-------- Texto selecionado --------
Atores brasileiros dignificam nosso Cinema

O Aurora de Cinema reproduz judicioso texto do jornalista Ricardo Calil porque desvenda lado relevante da produção audiovisual brasileira

Geração de atores garante futuro do cinema brasileiro

Algum tempo atrás, Selton Mello deu uma entrevista para o Canal Brasil dizendo algo como: “No futuro, as pessoas vão se dar conta de que o cinema brasileiro do começo dos anos 2000 foi marcado por uma geração de jovens atores”. Não lembro exatamente que nomes ele citou, mas certamente Wagner Moura, Lázaro Ramos, Matheus Nachtergaele, Caio Blat, Daniel de Oliveira e o próprio Selton deveriam estar entre eles.
 

A frase me voltou à cabeça ao assistir à impecável performance de Lázaro em “Amanhã Nunca Mais”, que chega aos cinemas nesta sexta-feira. Seria apenas a temporã e competente estreia em longa-metragem de Tadeu Jungle, que renovou a linguagem da TV brasileira nos anos 80, mas a interpretação de Lázaro leva o filme a outro patamar. Ele torna crível não apenas seu personagem – um anestesista incapaz de dizer não, vivendo um dia de pesadelo urbano em São Paulo –, mas tudo que ele toca.
-------- Dados brutos --------
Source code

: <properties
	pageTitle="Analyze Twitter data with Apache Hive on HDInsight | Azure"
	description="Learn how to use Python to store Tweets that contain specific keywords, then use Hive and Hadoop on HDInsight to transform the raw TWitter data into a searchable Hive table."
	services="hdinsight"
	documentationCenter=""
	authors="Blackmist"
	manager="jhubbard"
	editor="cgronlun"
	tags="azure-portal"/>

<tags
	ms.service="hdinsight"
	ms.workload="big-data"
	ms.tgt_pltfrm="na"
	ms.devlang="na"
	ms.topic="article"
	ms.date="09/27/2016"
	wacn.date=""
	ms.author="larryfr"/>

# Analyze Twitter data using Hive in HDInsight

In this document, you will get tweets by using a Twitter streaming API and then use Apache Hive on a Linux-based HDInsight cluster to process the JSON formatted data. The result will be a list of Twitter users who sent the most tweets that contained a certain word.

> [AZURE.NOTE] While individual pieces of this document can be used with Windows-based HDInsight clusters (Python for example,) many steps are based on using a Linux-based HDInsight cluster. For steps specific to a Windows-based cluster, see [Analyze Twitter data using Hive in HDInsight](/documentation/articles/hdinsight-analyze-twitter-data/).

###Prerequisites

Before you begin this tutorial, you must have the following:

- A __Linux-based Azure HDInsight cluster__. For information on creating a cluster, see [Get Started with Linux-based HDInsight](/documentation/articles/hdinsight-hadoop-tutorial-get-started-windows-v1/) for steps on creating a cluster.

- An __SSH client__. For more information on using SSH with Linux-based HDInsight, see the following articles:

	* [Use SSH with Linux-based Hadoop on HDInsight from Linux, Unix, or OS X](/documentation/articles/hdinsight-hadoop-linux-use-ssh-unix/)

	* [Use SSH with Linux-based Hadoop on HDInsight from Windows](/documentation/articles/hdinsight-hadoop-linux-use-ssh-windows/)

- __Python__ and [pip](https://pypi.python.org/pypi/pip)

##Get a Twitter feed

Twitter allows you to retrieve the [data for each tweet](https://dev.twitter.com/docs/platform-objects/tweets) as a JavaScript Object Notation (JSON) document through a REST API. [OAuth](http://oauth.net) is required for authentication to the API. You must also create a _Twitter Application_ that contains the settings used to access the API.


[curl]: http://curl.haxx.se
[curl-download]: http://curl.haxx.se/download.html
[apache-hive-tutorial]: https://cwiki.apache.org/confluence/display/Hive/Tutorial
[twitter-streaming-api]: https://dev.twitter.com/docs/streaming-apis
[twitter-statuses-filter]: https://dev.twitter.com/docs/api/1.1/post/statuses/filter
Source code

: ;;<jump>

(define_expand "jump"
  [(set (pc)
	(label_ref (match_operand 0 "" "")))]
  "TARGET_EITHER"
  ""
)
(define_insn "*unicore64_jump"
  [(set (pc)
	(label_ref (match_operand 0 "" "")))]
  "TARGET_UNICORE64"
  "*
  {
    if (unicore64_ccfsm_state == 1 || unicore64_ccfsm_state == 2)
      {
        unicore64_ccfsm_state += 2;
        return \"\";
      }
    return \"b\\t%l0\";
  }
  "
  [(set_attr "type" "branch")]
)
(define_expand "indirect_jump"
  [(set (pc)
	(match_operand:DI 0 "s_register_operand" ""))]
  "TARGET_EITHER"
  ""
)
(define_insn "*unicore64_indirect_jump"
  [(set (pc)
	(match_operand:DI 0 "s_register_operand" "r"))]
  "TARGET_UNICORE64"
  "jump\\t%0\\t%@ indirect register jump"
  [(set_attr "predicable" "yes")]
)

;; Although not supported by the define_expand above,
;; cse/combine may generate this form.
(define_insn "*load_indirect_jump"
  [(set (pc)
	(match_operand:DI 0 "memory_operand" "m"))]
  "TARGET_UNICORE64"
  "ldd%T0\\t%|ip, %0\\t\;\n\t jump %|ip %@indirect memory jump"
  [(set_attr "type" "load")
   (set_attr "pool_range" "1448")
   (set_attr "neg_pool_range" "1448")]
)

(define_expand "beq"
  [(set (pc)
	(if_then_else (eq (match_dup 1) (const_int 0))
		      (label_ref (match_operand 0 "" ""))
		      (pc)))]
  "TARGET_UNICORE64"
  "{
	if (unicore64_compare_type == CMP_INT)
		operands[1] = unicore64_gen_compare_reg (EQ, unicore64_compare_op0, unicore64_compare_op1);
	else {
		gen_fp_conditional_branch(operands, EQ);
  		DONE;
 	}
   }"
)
--------
→ Perguntas a responder:
• a. Responda a cada pergunta com base no texto selecionado:
(i) De qual jornalista é o texto que o Aurora de Cinema reproduz?
(ii) Para qual canal Selton Mello deu a entrevista mencionada?
(iii) Qual é a profissão do personagem de Lázaro em “Amanhã Nunca Mais”?
• b. Repita, sem alterações, o trecho do texto selecionado que vai de "Geração de atores" até "estar entre eles.".

→ Respostas por tarefa:
• a.
(i) Ricardo Calil.
(ii) Canal Brasil.
(iii) Anestesista.

• b.
Geração de atores garante futuro do cinema brasileiro

Algum tempo atrás, Selton Mello deu uma entrevista para o Canal Brasil dizendo algo como: “No futuro, as pessoas vão se dar conta de que o cinema brasileiro do começo dos anos 2000 foi marcado por uma geração de jovens atores”. Não lembro exatamente que nomes ele citou, mas certamente Wagner Moura, Lázaro Ramos, Matheus Nachtergaele, Caio Blat, Daniel de Oliveira e o próprio Selton deveriam estar entre eles.